Extracted page text data:
##############################

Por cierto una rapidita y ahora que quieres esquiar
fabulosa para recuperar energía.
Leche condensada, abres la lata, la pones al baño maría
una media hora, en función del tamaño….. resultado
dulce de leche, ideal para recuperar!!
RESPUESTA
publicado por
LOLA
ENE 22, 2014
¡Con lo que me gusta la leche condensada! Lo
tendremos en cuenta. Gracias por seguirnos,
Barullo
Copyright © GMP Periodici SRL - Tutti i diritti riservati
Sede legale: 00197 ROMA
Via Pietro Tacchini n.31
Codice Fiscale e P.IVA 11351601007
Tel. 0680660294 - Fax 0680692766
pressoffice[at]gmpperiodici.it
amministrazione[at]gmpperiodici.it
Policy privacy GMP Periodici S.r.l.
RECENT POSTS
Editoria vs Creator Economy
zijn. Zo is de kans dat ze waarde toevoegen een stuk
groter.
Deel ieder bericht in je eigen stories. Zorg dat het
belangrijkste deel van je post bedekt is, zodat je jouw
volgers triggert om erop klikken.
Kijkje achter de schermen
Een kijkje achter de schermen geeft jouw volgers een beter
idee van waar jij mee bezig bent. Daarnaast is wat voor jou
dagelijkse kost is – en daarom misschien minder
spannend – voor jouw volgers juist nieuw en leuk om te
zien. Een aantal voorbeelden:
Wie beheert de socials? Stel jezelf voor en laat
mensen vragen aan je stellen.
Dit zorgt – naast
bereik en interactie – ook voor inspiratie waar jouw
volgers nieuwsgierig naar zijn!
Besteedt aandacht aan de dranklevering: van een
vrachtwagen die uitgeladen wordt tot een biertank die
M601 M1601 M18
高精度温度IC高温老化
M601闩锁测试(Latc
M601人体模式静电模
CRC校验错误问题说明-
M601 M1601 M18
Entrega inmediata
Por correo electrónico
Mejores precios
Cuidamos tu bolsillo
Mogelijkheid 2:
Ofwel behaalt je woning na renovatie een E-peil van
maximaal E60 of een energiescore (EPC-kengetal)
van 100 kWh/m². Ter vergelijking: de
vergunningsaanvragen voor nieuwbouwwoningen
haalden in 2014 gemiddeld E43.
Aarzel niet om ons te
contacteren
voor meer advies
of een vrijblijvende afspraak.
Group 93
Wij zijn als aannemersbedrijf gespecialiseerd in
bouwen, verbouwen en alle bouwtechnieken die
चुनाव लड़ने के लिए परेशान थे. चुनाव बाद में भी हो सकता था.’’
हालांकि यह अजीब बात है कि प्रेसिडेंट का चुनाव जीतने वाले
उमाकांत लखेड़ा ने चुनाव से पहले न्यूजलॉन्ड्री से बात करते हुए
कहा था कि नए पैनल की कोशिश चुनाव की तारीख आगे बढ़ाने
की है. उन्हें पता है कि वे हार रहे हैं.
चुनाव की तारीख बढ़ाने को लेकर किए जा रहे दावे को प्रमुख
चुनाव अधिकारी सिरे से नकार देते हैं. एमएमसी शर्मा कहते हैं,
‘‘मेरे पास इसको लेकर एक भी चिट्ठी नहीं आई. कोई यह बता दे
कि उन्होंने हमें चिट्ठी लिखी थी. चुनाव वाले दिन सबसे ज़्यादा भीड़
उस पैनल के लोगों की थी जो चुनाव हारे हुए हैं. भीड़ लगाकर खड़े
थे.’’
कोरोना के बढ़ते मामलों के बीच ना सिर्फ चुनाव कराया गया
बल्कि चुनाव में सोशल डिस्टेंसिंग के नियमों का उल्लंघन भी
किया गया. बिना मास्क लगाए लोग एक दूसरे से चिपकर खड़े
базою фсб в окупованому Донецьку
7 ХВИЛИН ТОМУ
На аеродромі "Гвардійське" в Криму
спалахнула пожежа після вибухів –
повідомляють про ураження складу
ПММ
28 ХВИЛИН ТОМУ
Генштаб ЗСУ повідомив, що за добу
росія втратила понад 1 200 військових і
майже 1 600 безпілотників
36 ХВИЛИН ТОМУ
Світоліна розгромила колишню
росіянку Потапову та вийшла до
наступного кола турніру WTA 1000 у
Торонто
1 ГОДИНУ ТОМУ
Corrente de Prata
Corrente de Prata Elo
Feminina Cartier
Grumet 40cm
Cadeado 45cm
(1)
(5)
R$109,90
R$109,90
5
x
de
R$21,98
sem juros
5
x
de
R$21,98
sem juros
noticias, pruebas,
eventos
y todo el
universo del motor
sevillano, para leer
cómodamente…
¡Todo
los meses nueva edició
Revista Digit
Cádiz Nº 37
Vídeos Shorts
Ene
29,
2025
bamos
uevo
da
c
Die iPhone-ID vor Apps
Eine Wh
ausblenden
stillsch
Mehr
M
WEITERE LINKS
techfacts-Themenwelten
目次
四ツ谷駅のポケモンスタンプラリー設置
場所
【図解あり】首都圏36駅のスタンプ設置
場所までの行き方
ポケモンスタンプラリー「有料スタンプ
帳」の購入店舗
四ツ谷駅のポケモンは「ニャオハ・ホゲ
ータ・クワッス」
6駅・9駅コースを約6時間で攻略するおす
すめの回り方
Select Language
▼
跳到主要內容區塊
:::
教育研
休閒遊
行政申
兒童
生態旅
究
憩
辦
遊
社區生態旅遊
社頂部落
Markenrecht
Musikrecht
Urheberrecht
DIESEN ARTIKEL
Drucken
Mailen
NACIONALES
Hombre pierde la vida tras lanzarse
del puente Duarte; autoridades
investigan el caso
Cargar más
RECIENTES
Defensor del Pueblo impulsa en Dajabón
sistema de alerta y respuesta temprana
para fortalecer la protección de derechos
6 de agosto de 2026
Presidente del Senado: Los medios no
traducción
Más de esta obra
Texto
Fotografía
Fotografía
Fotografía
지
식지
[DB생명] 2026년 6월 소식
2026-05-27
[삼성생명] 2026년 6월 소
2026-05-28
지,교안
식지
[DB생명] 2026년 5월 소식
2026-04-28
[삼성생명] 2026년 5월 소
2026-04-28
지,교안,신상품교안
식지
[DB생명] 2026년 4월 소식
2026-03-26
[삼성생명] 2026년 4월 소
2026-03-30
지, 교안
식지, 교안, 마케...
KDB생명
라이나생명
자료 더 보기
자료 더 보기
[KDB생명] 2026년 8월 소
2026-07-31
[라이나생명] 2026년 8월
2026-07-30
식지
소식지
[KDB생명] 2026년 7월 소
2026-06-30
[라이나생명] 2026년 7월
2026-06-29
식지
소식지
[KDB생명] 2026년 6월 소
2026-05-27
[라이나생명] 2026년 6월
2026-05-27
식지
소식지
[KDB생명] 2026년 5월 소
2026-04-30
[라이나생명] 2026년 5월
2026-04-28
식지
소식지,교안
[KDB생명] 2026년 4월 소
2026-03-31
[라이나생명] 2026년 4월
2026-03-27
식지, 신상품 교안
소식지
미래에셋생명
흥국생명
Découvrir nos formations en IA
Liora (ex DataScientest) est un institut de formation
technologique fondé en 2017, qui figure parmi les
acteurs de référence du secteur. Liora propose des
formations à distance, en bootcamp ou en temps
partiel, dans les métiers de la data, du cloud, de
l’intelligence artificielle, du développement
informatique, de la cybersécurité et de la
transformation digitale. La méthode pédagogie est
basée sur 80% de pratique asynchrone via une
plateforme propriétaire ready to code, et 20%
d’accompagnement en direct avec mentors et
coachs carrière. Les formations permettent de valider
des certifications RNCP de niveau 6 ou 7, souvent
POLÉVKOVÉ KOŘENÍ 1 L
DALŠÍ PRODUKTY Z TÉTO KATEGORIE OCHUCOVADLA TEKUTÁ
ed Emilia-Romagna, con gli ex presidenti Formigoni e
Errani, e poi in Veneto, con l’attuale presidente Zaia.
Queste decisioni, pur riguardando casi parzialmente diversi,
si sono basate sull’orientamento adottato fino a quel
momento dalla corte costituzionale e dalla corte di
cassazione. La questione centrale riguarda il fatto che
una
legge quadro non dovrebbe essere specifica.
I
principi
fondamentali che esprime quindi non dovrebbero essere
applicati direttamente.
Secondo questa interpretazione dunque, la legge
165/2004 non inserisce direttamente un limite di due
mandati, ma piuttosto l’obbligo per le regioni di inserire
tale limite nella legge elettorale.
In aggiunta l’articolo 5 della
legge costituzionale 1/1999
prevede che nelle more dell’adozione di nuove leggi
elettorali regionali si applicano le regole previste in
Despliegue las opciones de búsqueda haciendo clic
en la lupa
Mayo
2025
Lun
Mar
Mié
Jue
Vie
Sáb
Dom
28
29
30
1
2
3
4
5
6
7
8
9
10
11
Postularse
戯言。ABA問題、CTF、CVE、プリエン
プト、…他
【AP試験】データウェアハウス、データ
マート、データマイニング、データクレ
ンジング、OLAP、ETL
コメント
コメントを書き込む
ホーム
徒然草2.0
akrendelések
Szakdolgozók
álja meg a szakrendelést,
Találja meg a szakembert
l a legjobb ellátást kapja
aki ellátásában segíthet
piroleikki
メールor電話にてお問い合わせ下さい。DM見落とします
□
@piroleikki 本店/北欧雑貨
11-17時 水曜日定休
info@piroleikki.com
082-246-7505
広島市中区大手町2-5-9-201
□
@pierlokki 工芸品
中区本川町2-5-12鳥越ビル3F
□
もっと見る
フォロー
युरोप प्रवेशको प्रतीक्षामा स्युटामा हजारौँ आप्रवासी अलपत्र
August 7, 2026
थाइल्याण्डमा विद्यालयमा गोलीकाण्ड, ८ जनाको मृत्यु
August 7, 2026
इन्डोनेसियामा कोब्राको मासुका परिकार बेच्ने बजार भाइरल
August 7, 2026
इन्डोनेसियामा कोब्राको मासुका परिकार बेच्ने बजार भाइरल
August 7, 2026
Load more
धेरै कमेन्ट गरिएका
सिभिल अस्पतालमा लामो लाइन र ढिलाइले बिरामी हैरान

##############################

WHAT THIS TASK INVOLVES
Update the records above from their first line through the line containing "Via Pietro Tacchini n.31", replacing "esquiar" with "escalar" and leaving everything else unchanged.

SOLVED EXERCISE
Por cierto una rapidita y ahora que quieres escalar
fabulosa para recuperar energía.
Leche condensada, abres la lata, la pones al baño maría
una media hora, en función del tamaño….. resultado
dulce de leche, ideal para recuperar!!
RESPUESTA
publicado por
LOLA
ENE 22, 2014
¡Con lo que me gusta la leche condensada! Lo
tendremos en cuenta. Gracias por seguirnos,
Barullo
Copyright © GMP Periodici SRL - Tutti i diritti riservati
Sede legale: 00197 ROMA
Via Pietro Tacchini n.31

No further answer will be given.